Dans la décision T 123/85 (JO 1989, 336), la chambre, se référant aux décisions T 73/84 (JO 1985, 241) et T 186/84 (JO 1986, 79), a estimé que la CBE ne comportait aucune disposition permettant au titulaire du brevet de déclarer, au cours de la procédure d'opposition, qu'il renonce à son brevet ou à une partie de son brevet pour en limiter le contenu. Ainsi une requête retirée au cours de la procédure d'opposition peut néanmoins être examinée à l'occasion de toute procédure de recours sur opposition ultérieure. Cet avis a été partagé dans de nombreuses décisions, notamment les décisions T 296/87 (JO 1990, 195), T 934/02, T 699/00, T 794/02, T 1276/05 et T 1188/09.
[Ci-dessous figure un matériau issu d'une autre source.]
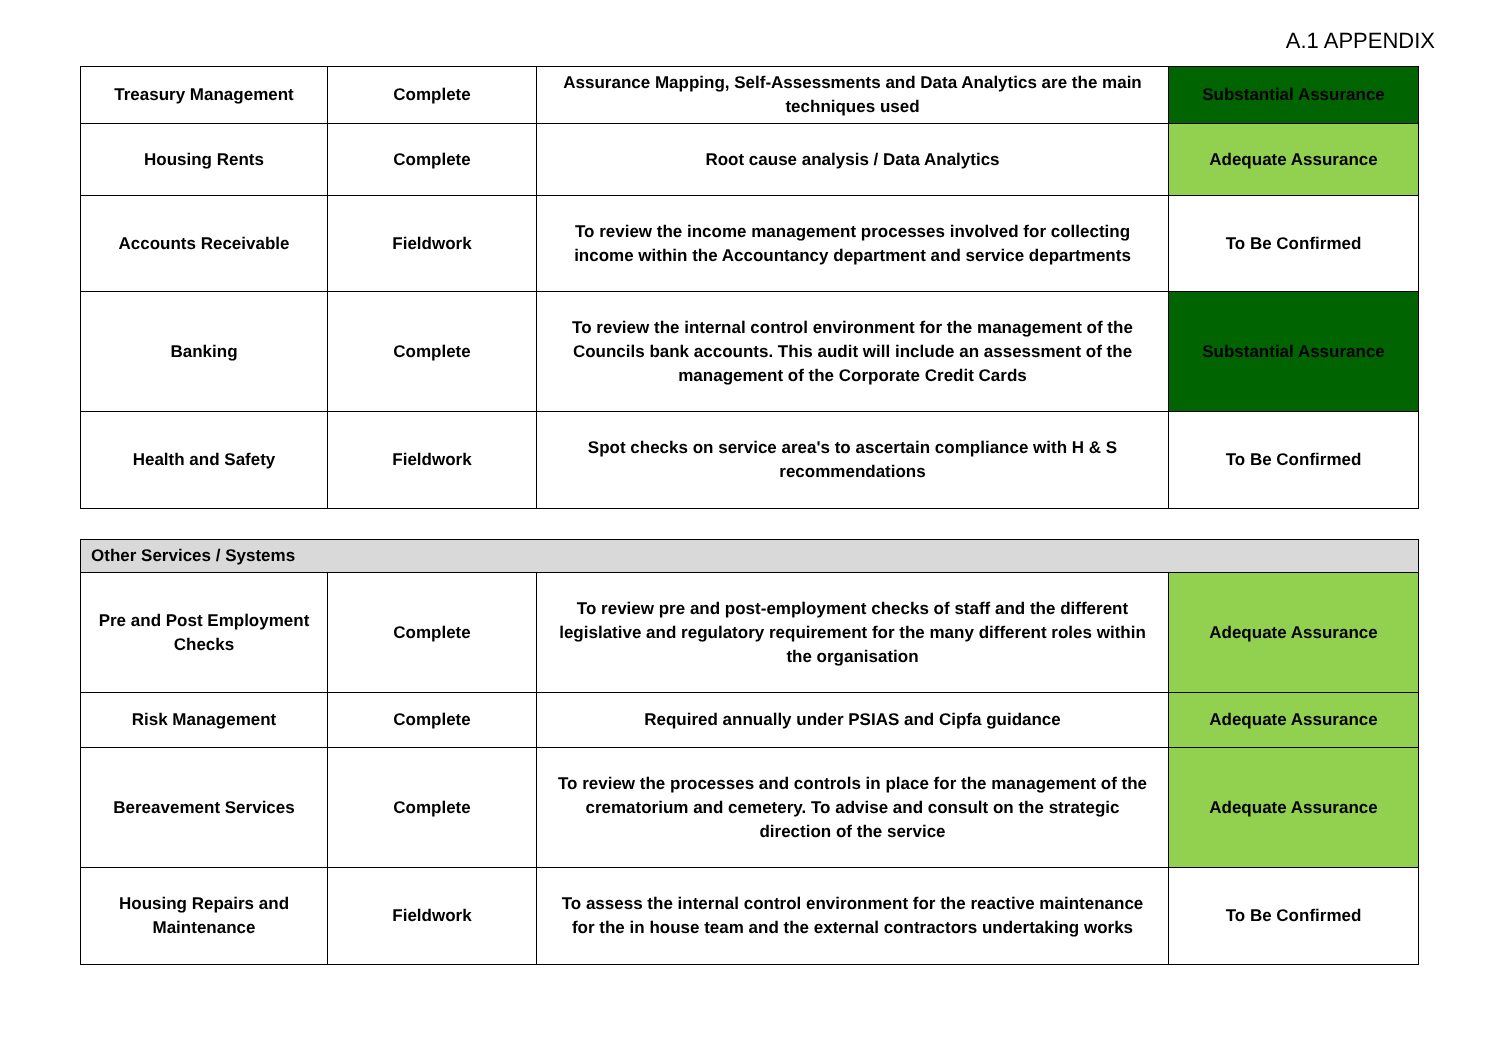A.1 APPENDIX
| Treasury Management | Complete | Assurance Mapping, Self-Assessments and Data Analytics are the main techniques used | Substantial Assurance |
| Housing Rents | Complete | Root cause analysis / Data Analytics | Adequate Assurance |
| Accounts Receivable | Fieldwork | To review the income management processes involved for collecting income within the Accountancy department and service departments | To Be Confirmed |
| Banking | Complete | To review the internal control environment for the management of the Councils bank accounts. This audit will include an assessment of the management of the Corporate Credit Cards | Substantial Assurance |
| Health and Safety | Fieldwork | Spot checks on service area's to ascertain compliance with H & S recommendations | To Be Confirmed |
| Other Services / Systems | | | |
| Pre and Post Employment Checks | Complete | To review pre and post-employment checks of staff and the different legislative and regulatory requirement for the many different roles within the organisation | Adequate Assurance |
| Risk Management | Complete | Required annually under PSIAS and Cipfa guidance | Adequate Assurance |
| Bereavement Services | Complete | To review the processes and controls in place for the management of the crematorium and cemetery. To advise and consult on the strategic direction of the service | Adequate Assurance |
| Housing Repairs and Maintenance | Fieldwork | To assess the internal control environment for the reactive maintenance for the in house team and the external contractors undertaking works | To Be Confirmed |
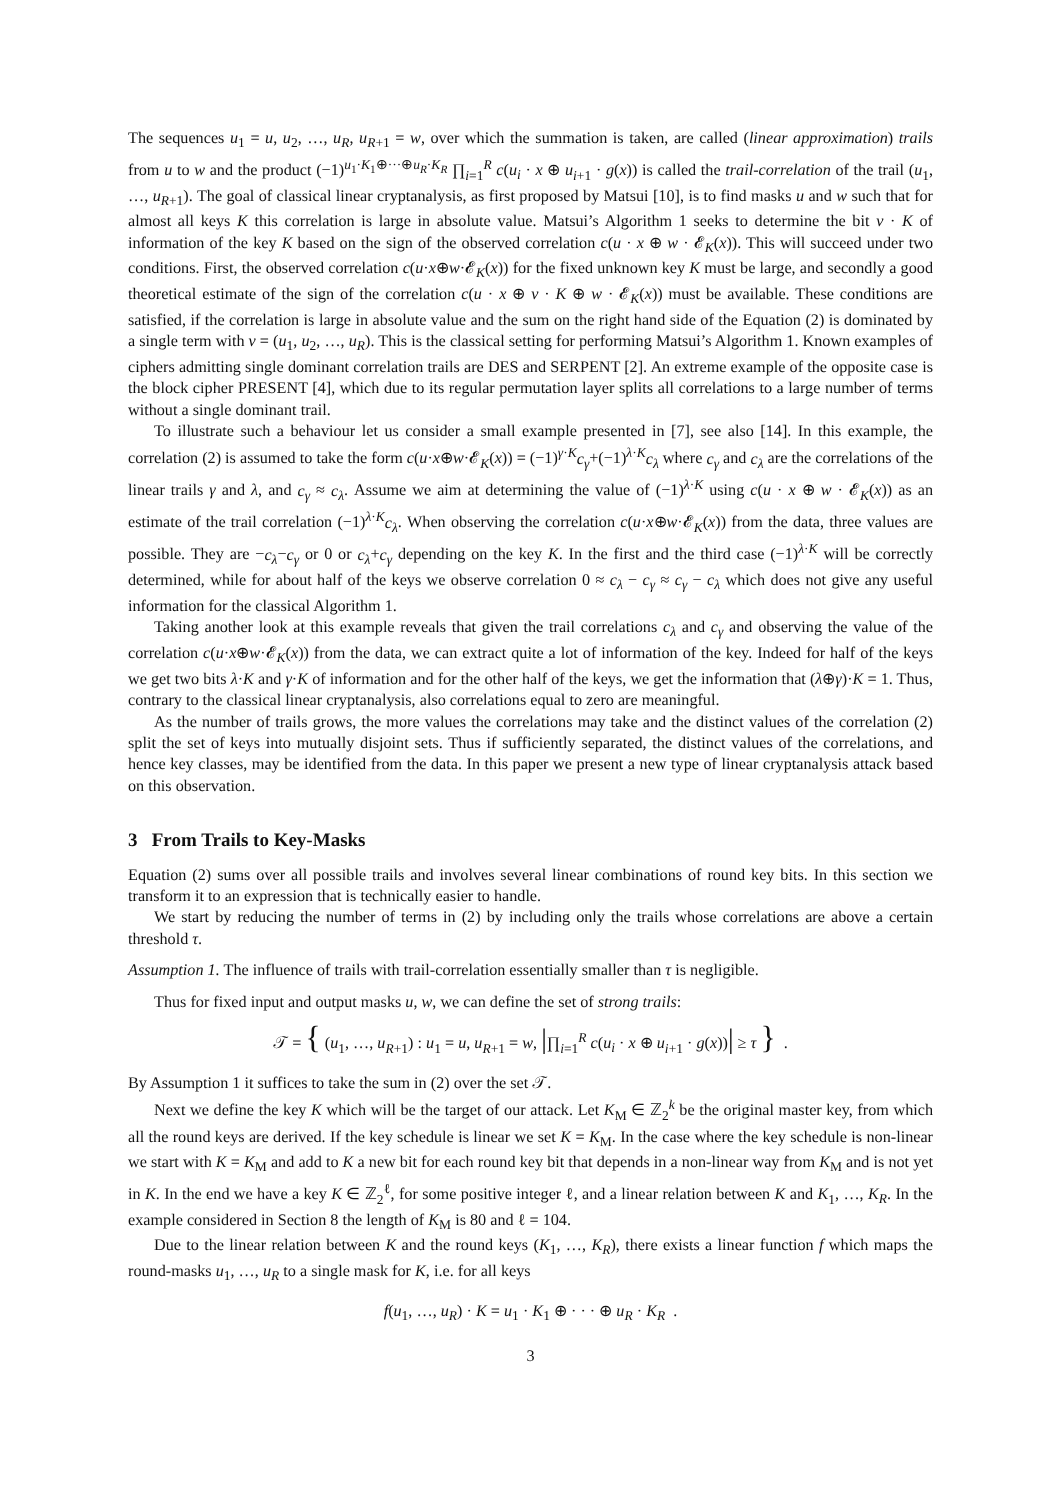The sequences u<sub>1</sub> = u, u<sub>2</sub>, …, u<sub>R</sub>, u<sub>R+1</sub> = w, over which the summation is taken, are called (linear approximation) trails from u to w and the product (−1)<sup>u<sub>1</sub>·K<sub>1</sub>⊕···⊕u<sub>R</sub>·K<sub>R</sub></sup> ∏<sub>i=1</sub><sup>R</sup> c(u<sub>i</sub> · x ⊕ u<sub>i+1</sub> · g(x)) is called the trail-correlation of the trail (u<sub>1</sub>, …, u<sub>R+1</sub>). The goal of classical linear cryptanalysis, as first proposed by Matsui [10], is to find masks u and w such that for almost all keys K this correlation is large in absolute value. Matsui’s Algorithm 1 seeks to determine the bit v · K of information of the key K based on the sign of the observed correlation c(u · x ⊕ w · 𝓔<sub>K</sub>(x)). This will succeed under two conditions. First, the observed correlation c(u·x⊕w·𝓔<sub>K</sub>(x)) for the fixed unknown key K must be large, and secondly a good theoretical estimate of the sign of the correlation c(u · x ⊕ v · K ⊕ w · 𝓔<sub>K</sub>(x)) must be available. These conditions are satisfied, if the correlation is large in absolute value and the sum on the right hand side of the Equation (2) is dominated by a single term with v = (u<sub>1</sub>, u<sub>2</sub>, …, u<sub>R</sub>). This is the classical setting for performing Matsui’s Algorithm 1. Known examples of ciphers admitting single dominant correlation trails are DES and SERPENT [2]. An extreme example of the opposite case is the block cipher PRESENT [4], which due to its regular permutation layer splits all correlations to a large number of terms without a single dominant trail.
To illustrate such a behaviour let us consider a small example presented in [7], see also [14]. In this example, the correlation (2) is assumed to take the form c(u·x⊕w·𝓔<sub>K</sub>(x)) = (−1)<sup>γ·K</sup>c<sub>γ</sub>+(−1)<sup>λ·K</sup>c<sub>λ</sub> where c<sub>γ</sub> and c<sub>λ</sub> are the correlations of the linear trails γ and λ, and c<sub>γ</sub> ≈ c<sub>λ</sub>. Assume we aim at determining the value of (−1)<sup>λ·K</sup> using c(u · x ⊕ w · 𝓔<sub>K</sub>(x)) as an estimate of the trail correlation (−1)<sup>λ·K</sup>c<sub>λ</sub>. When observing the correlation c(u·x⊕w·𝓔<sub>K</sub>(x)) from the data, three values are possible. They are −c<sub>λ</sub>−c<sub>γ</sub> or 0 or c<sub>λ</sub>+c<sub>γ</sub> depending on the key K. In the first and the third case (−1)<sup>λ·K</sup> will be correctly determined, while for about half of the keys we observe correlation 0 ≈ c<sub>λ</sub> − c<sub>γ</sub> ≈ c<sub>γ</sub> − c<sub>λ</sub> which does not give any useful information for the classical Algorithm 1.
Taking another look at this example reveals that given the trail correlations c<sub>λ</sub> and c<sub>γ</sub> and observing the value of the correlation c(u·x⊕w·𝓔<sub>K</sub>(x)) from the data, we can extract quite a lot of information of the key. Indeed for half of the keys we get two bits λ·K and γ·K of information and for the other half of the keys, we get the information that (λ⊕γ)·K = 1. Thus, contrary to the classical linear cryptanalysis, also correlations equal to zero are meaningful.
As the number of trails grows, the more values the correlations may take and the distinct values of the correlation (2) split the set of keys into mutually disjoint sets. Thus if sufficiently separated, the distinct values of the correlations, and hence key classes, may be identified from the data. In this paper we present a new type of linear cryptanalysis attack based on this observation.
3 From Trails to Key-Masks
Equation (2) sums over all possible trails and involves several linear combinations of round key bits. In this section we transform it to an expression that is technically easier to handle.
We start by reducing the number of terms in (2) by including only the trails whose correlations are above a certain threshold τ.
Assumption 1. The influence of trails with trail-correlation essentially smaller than τ is negligible.
Thus for fixed input and output masks u, w, we can define the set of strong trails:
𝒯 = { (u<sub>1</sub>, …, u<sub>R+1</sub>) : u<sub>1</sub> = u, u<sub>R+1</sub> = w, |∏<sub>i=1</sub><sup>R</sup> c(u<sub>i</sub> · x ⊕ u<sub>i+1</sub> · g(x))| ≥ τ } .
By Assumption 1 it suffices to take the sum in (2) over the set 𝒯.
Next we define the key K which will be the target of our attack. Let K<sub>M</sub> ∈ ℤ<sub>2</sub><sup>k</sup> be the original master key, from which all the round keys are derived. If the key schedule is linear we set K = K<sub>M</sub>. In the case where the key schedule is non-linear we start with K = K<sub>M</sub> and add to K a new bit for each round key bit that depends in a non-linear way from K<sub>M</sub> and is not yet in K. In the end we have a key K ∈ ℤ<sub>2</sub><sup>ℓ</sup>, for some positive integer ℓ, and a linear relation between K and K<sub>1</sub>, …, K<sub>R</sub>. In the example considered in Section 8 the length of K<sub>M</sub> is 80 and ℓ = 104.
Due to the linear relation between K and the round keys (K<sub>1</sub>, …, K<sub>R</sub>), there exists a linear function f which maps the round-masks u<sub>1</sub>, …, u<sub>R</sub> to a single mask for K, i.e. for all keys
f(u<sub>1</sub>, …, u<sub>R</sub>) · K = u<sub>1</sub> · K<sub>1</sub> ⊕ · · · ⊕ u<sub>R</sub> · K<sub>R</sub> .
3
Dans l'affaire T 1018/02, la chambre a déclaré que toute modification d'un brevet européen devait être conforme à la règle 57bis CBE 1973, selon laquelle il n'est possible de modifier un brevet que pour répondre à des motifs d'opposition. Cependant, cela n'a pas pour effet d'empêcher un titulaire de brevet ayant décidé de défendre en première instance une requête principale de portée limitée par rapport aux revendications du brevet tel que délivré d'outrepasser les limites de cette requête dans une procédure de recours. Conformément à la décision T 407/02, un titulaire de brevet qui n'a défendu qu'une version limitée de son brevet devant la division d'opposition a en principe le droit, au stade du recours, de revenir à une version plus large du brevet, voire au brevet tel que délivré. Suivant sur ce point la décision rendue dans l'affaire T 407/02, la chambre a souligné dans sa décision T 1188/09 que les opposants doivent par conséquent s'attendre en tout état de cause à ce que le titulaire d'un brevet révoqué par la division d'opposition défende, au stade de la procédure de recours, son brevet tel que délivré. Selon la chambre dans l'affaire T 1188/09, la décision T 1018/02 a suivi expressément le même raisonnement. La décision T 386/04 a confirmé une fois encore ce point de vue, et précisé que les décisions prétendument contraires portaient toutes sur des cas de figure dans lesquels la modification des revendications avait représenté un abus de procédure.
Selon la décision T 386/04, un requérant (titulaire du brevet) dont le brevet a été révoqué peut demander le maintien du brevet tel que délivré même si la requête principale qu'il avait présentée devant la division d'opposition ne visait qu'au maintien du brevet dans une forme plus limitée. Il y a une exception à ce principe lorsque le fait d'autoriser le titulaire du brevet à revenir aux revendications modifiées constitue un abus de procédure. Ce principe de longue date n'est pas contredit par les décisions T 528/93 ou T 840/93 (JO 1996, 335), qui portent sur de nouvelles revendications soulevant de nouveaux problèmes, et n'est pas non plus contraire au point de vue exprimé par la Grande Chambre de recours dans sa décision G 9/91 (JO 1993, 408) concernant le but poursuivi par une procédure de recours. Dans ce contexte, opérer une distinction entre les cas dans lesquels le brevet a été révoqué et ceux dans lesquels le brevet a été maintenu ne témoigne d'aucune logique de procédure.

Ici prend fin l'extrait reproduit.